Ia juga menekankan bahwa inklusivitas tidak hanya soal fasilitas, tetapi juga tentang membangun budaya saling menghargai dalam interaksi sehari-hari.

Kegiatan yang diinisiasi oleh Divisi Layanan dan Mediasi Pusdis Unhas ini merupakan bagian dari program kerja dalam memperkuat interaksi antara mahasiswa disabilitas dan relawan.

Koordinator Divisi Layanan dan Mediasi, Andi Nur Lela, menjelaskan bahwa kegiatan ini bertujuan untuk menghilangkan sekat antara relawan dan mahasiswa disabilitas.

"Tujuan utama kegiatan ini adalah mempererat silaturahmi dan membangun komunikasi yang lebih baik. Kami ingin tidak ada lagi sekat antara relawan dan mahasiswa disabilitas, tetapi justru terbangun relasi yang setara dan saling memahami," jelasnya.

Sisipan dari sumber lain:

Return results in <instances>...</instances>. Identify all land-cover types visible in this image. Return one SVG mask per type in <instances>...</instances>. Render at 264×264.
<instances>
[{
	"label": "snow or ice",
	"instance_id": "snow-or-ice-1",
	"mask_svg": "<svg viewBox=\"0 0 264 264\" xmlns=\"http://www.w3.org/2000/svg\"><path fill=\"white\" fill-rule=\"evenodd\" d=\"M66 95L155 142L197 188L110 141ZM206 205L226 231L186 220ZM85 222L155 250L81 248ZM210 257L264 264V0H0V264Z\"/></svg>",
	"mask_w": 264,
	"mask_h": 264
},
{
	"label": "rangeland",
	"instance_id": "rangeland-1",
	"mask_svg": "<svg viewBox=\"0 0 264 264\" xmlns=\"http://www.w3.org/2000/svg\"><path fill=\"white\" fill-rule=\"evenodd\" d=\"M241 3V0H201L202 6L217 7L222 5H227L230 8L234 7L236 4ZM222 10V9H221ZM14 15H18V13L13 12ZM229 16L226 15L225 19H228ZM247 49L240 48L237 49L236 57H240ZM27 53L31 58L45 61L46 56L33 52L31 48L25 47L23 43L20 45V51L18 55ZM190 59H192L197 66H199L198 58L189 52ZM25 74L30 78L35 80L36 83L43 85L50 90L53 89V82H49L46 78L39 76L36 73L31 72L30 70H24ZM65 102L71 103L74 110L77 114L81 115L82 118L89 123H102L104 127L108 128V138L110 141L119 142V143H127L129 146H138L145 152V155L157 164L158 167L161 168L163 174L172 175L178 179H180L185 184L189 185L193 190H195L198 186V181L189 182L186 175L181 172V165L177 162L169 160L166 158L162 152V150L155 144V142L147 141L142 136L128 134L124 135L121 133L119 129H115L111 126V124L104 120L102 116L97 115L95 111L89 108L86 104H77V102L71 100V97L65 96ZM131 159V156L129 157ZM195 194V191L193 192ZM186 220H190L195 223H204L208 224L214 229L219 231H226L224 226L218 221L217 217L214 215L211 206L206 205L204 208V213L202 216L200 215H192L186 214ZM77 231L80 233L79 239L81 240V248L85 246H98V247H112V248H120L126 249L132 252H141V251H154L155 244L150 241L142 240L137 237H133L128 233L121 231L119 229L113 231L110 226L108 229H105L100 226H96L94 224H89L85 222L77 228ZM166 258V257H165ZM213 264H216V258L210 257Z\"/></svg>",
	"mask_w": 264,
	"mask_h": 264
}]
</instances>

Ia menambahkan bahwa kegiatan ini juga menjadi ruang untuk membangun empati dan kesadaran akan keberagaman di lingkungan kampus.

"Kita ingin semua pihak memahami batasan, etika, serta apa yang boleh dan tidak boleh dilakukan dalam proses pendampingan. Ini penting agar interaksi yang terbangun tetap menghargai kemandirian mahasiswa disabilitas," tambahnya.